Levy previously served as senior vice president of single-family and community development at the state Division of Homes and Community Renewal.

“Levy is an experienced and fearless housing leader, and I know that she will fight to protect tenants and tackle our housing crisis head-on,” Mamdani said while announcing the pick.

Levy said she began her career as a tenant advocate and acknowledged the scale of the challenge ahead.

“I do know the work ahead will be hard,” she said.

HPD is responsible for enforcing the city’s housing maintenance code, including inspecting apartments, bringing cases against landlords in housing court and ordering emergency repairs.

Zohran Mamdani has also signed an executive order launching “Rental Ripoff” hearings across all five boroughs within his first 100 days in office.

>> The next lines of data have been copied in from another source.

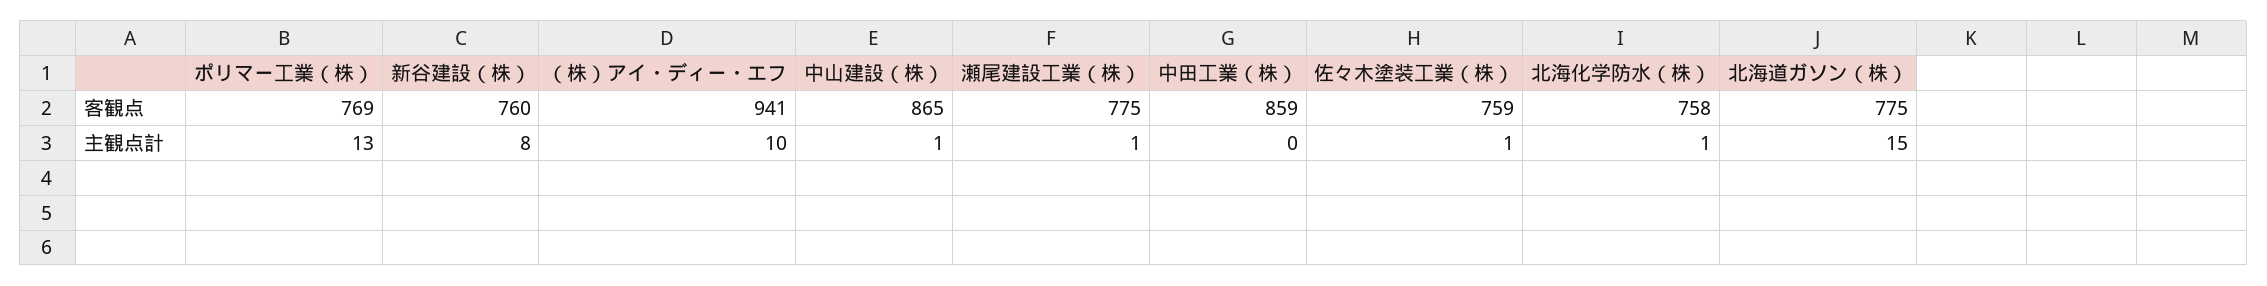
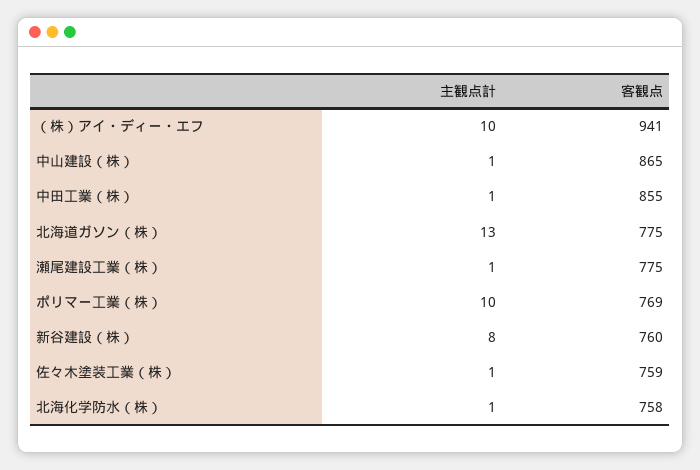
  {
    "ポリマー工業（株）": {
      "客観点": 769,
-     "主観点計": 13
+     "主観点計": 10
    },
    "新谷建設（株）": {
      "客観点": 760,
      "主観点計": 8
    },
    "（株）アイ・ディー・エフ": {
      "客観点": 941,
      "主観点計": 10
    },
    "中山建設（株）": {
      "客観点": 865,
      "主観点計": 1
    },
    "瀬尾建設工業（株）": {
      "客観点": 775,
      "主観点計": 1
    },
    "中田工業（株）": {
-     "客観点": 859,
+     "客観点": 855,
-     "主観点計": 0
+     "主観点計": 1
    },
    "佐々木塗装工業（株）": {
      "客観点": 759,
      "主観点計": 1
    },
    "北海化学防水（株）": {
      "客観点": 758,
      "主観点計": 1
    },
    "北海道ガソン（株）": {
      "客観点": 775,
-     "主観点計": 15
+     "主観点計": 13
    }
  }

The order directs HPD, the Department of Buildings, the Mayor’s Office to Protect Tenants and the Department of Consumer and Worker Protection to coordinate the hearings with the newly created Office of Mass Engagement.

“Too many New Yorkers have been forced to pay more for less — living in unsafe, unconscionable, and unaffordable housing,” Mamdani said. “Under my administration, that ends. Today’s executive order is the first step towards giving New Yorkers a voice in addressing the housing crisis that is pricing them out of our city.”

As Mamdani accelerates his tenant-focused agenda, Weaver’s resurfaced posts are likely to fuel debate over whether City Hall’s housing strategy is about reform or something far more radical.